Magomedov managed to survive the crisis. On August 18, the Minister of Internal Affairs, Adyilgyrei Magomedtagyriev, fired Omar Tupaliev, chief of the Khasavurt police force and Umakhanov’s ally (regnum.ru, August 18). On August 11, the authorities organized a rally in Makhachkala where people expressed their loyalty to Magomedov (regnum.ru, August 11). The influential Council of Elders of Dagestan supported the State Council Chairman as well (regnum.ru, August 18).

Nevertheless, this local show would have meant nothing if the Kremlin had not supported Magomedov. On August 17, during his visit to Makhachkala, President Putin’s envoy to the Southern Federal District at that time, Vladimir Yakovlev, called the demands of the opposition rally in Khasavurt “unconstitutional” (regnum.ru, August 17).

Umakhanov’s resistance was finally crushed after the tragedy in Beslan, when the Khasavurt mayor had to cancel another rally planned for September 9 (regnum.ru, September 9). Umakhanov regarded the October 14 appointment of Atai Aliev to be the new republican prime minister as Magomedov attempt to get rid of him and designate a successor himself. The Khasavurt mayor told Kommersant, “the prime minister status would allow the successor to deal with federal authorities, officials and to advertise himself in Moscow this way” (Kommersant, October 14).

Dagestan’s debates over direct presidential elections ceased to be important after Beslan. Under Putin’s subsequently announced administrative reforms, all regional leaders will be appointed by the Kremlin rather than elected directly. So the top post in Dagestan in the future will fully depends on decisions made in Moscow. And the Kremlin hardly will choose Umakhanov, who is difficult to control. It is more likely to be a person from Magomedov’s entourage.

While clans loyal to Russia are fighting for power, the anti-Russian forces are trying to profit from the situation as much as possible. Rabbani Khalilov, the leader of the local Islamic rebels, called upon the population to unite under religious rather than ethnic affiliation (Kavkazcenter.com, August 2). The ideology of Khalilov’s group is quiet simple: the problems of Dagestan can be solved only by creating a state based on religious principles, where there will be no place for the endless ethnic conflicts so common in this region.

Putin’s reforms are a real “gift” to Islamic militants because clearly they will likely preserve the corrupt regime of the Magomedov clan, which many Dagestanis dislike. Enver Kisriev, a Dagestani political scientist, has predicted the rise of anti-Russian feelings in the republic: “We [in Dagestan] have had conflicting fractions before, but all of them appealed to Moscow in the end for final decision. And now the popular discontent is concentrated on anti-Russian slogans.”
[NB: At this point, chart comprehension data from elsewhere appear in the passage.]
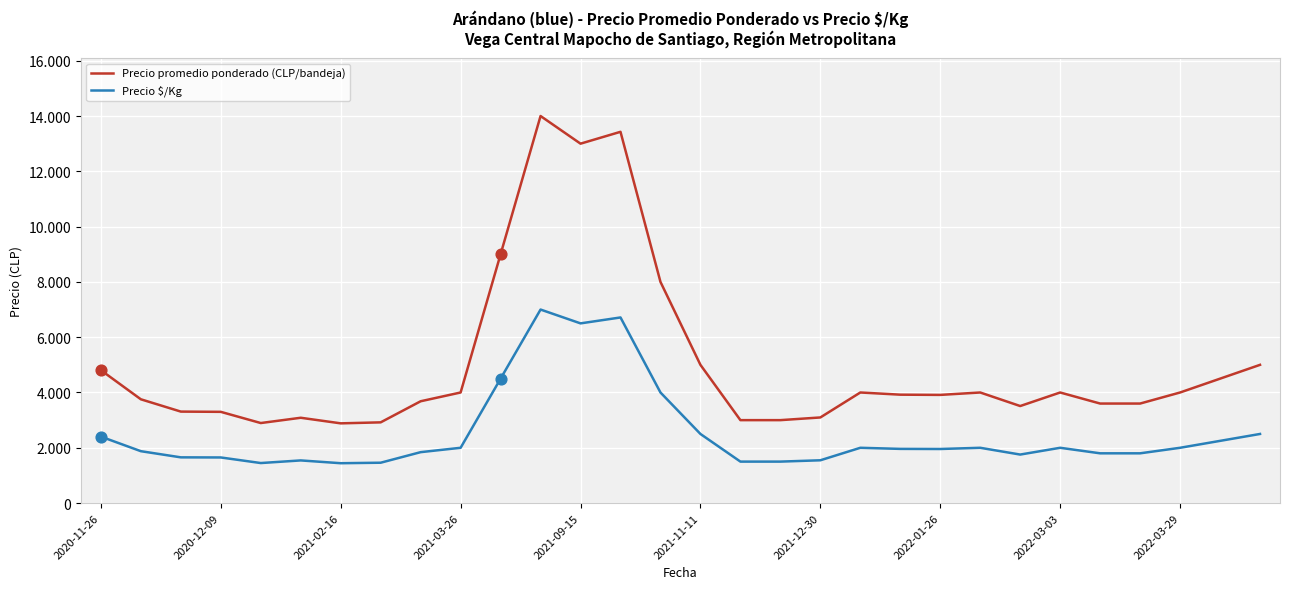

At how many categories does at least one series exceed 2540?

30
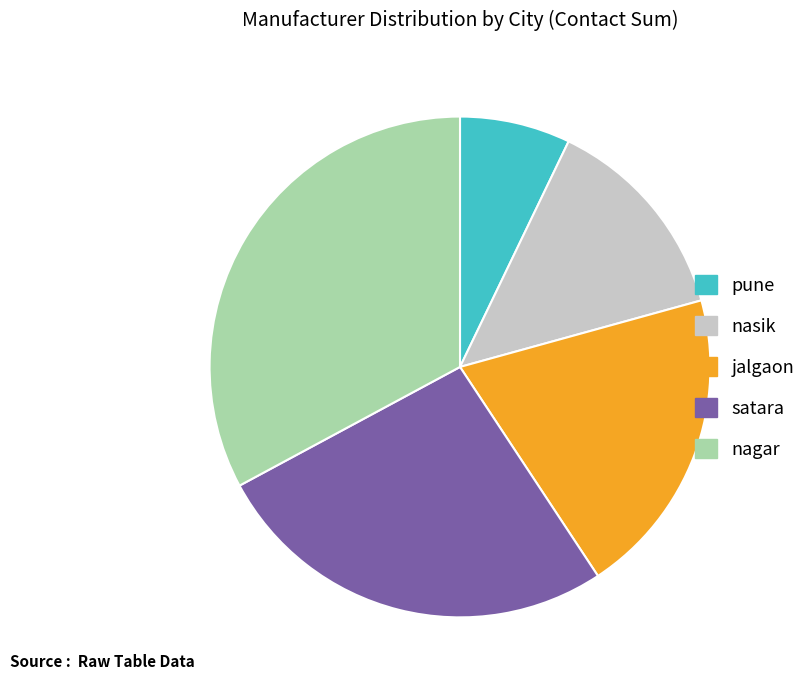

The nagar slice represents 33% of the pie. True or false?

True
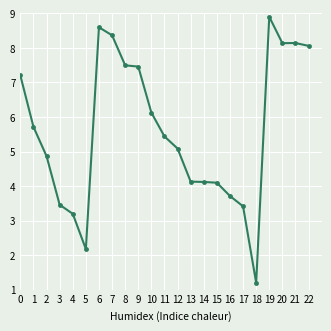

How many values are below 5?

10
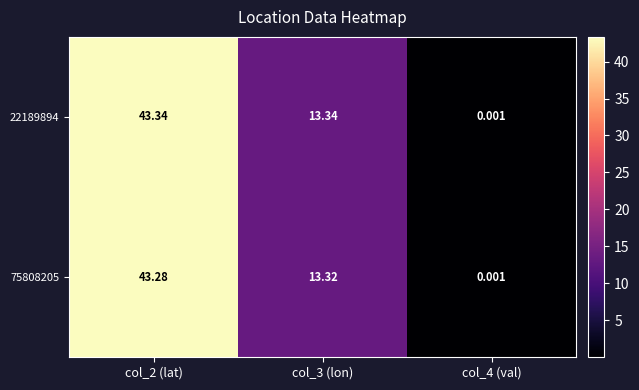

Is the value of 22189894 at col_4 (val) greater than the value of 75808205 at col_2 (lat)?

No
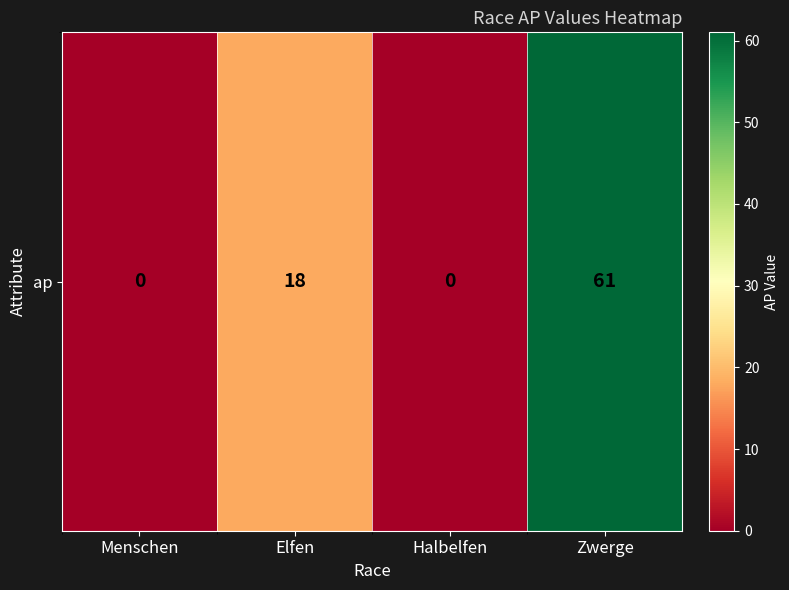

What is the average value?

20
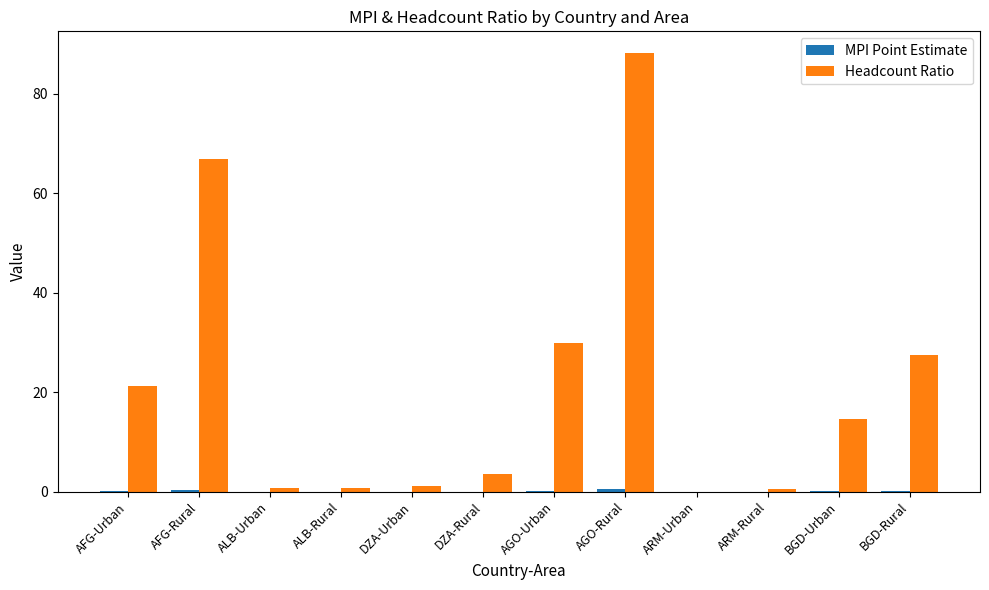

At which category is the sum across all series the highest?

AGO-Rural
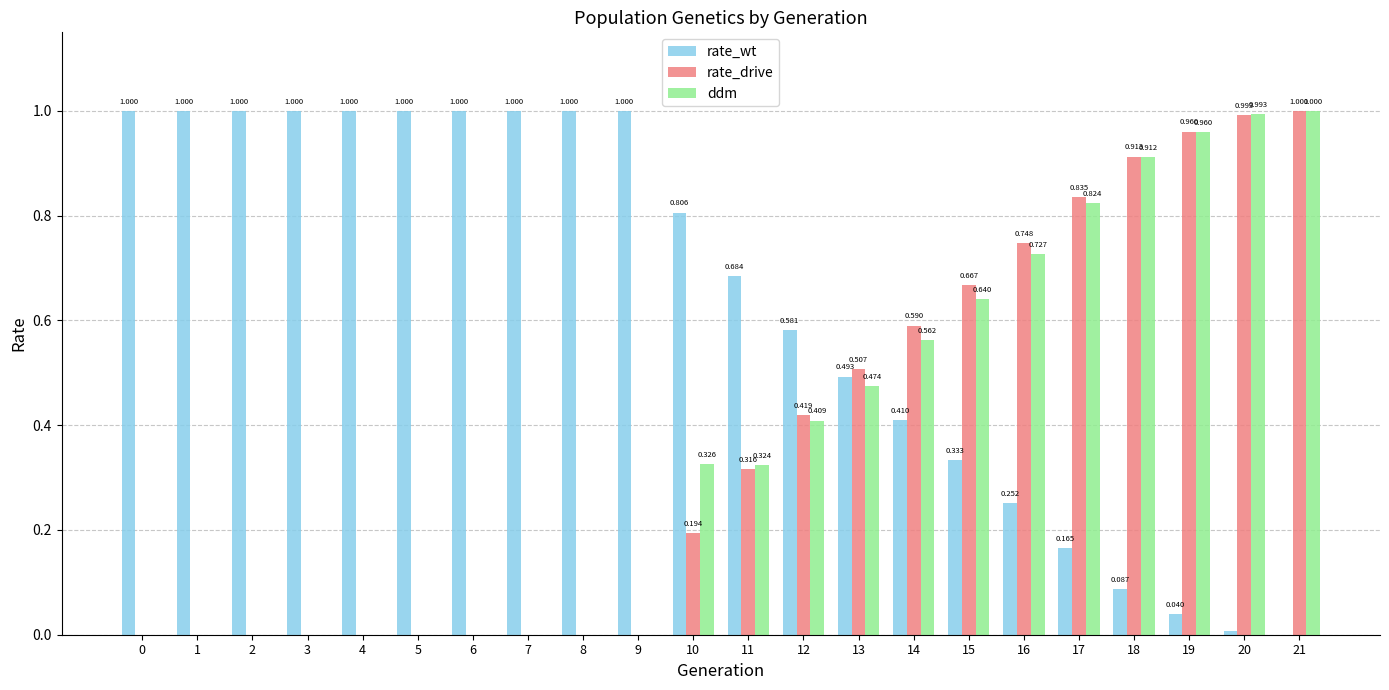

Which series has the largest total across all categories?

rate_wt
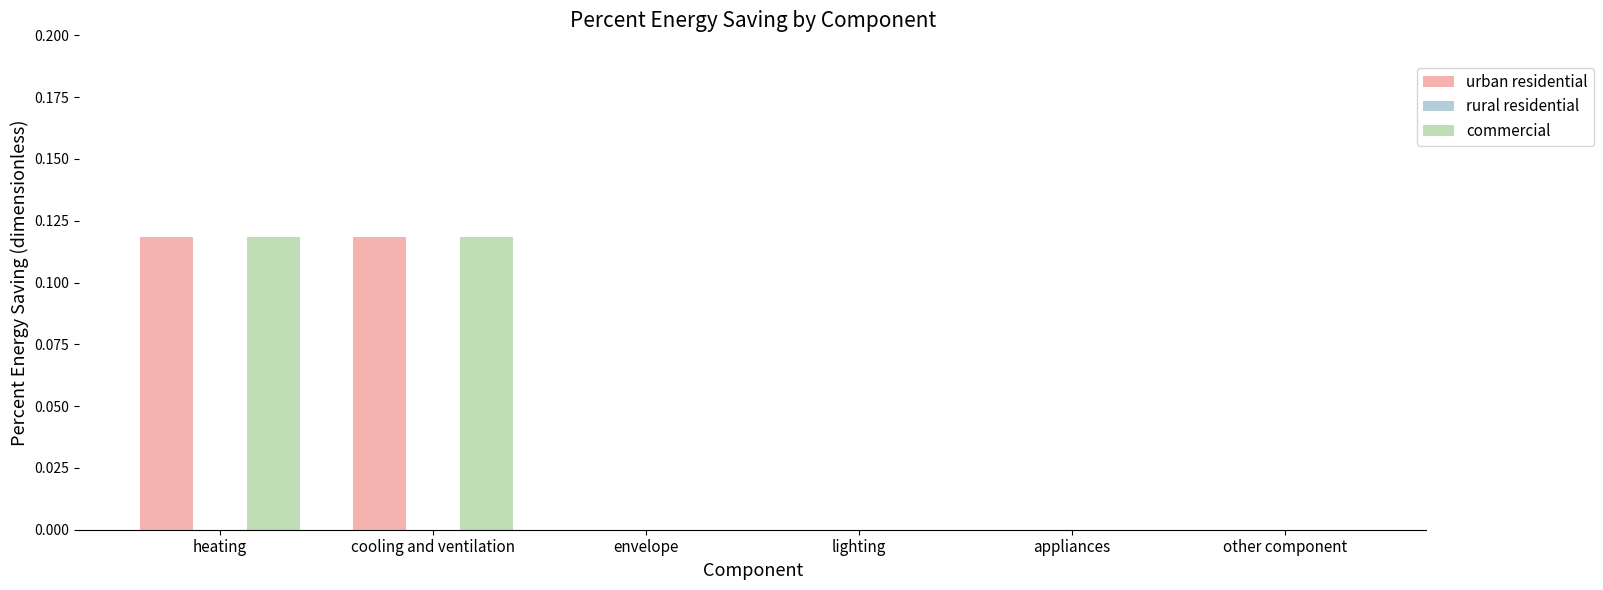

Is the value of commercial at heating greater than the value of urban residential at envelope?

Yes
Even some members of the local “upper class” have begun to look toward the rebels. The secretary of the republic’s Security Council, Ahmednabi Magdigadzhiev, admitted during a September 9 meeting of Dagestan’s Anti-Terrorist Commission that a son of the local leader in Gymry, a large town, had organized an armed group of nine men and joined “illegal armed formations” in neighboring Chechnya (Caucasus Times, September 9). According to Abdullah Musaev, spokesman for the Ministry of Internal Affairs, more then 15 local policemen were killed in Dagestan during the first three months of 2004, and this figure does not include Russian policemen and FSB officers (grani.ru, July 23). Skirmishes between the rebels and Russian special forces in the mountains near Makhachkala have become common. The last big fight took place in the outskirts of the capital on September 20 (RIA Novosti, September 20). The federal forces even had to use helicopters to destroy a guerrilla base near Tarki-Tau mountain (yufo.ru, September 20).

The Islamists of Dagestan are certainly a much more serious problem for the Kremlin than the conflict between Umakhanov and Magomedov, since Moscow is unable to influence the former. So any efforts to concentrate power in the hands of one person or one clan will hardly stop a Wahhabi uprising, but they could easily split the political forces loyal to Russia.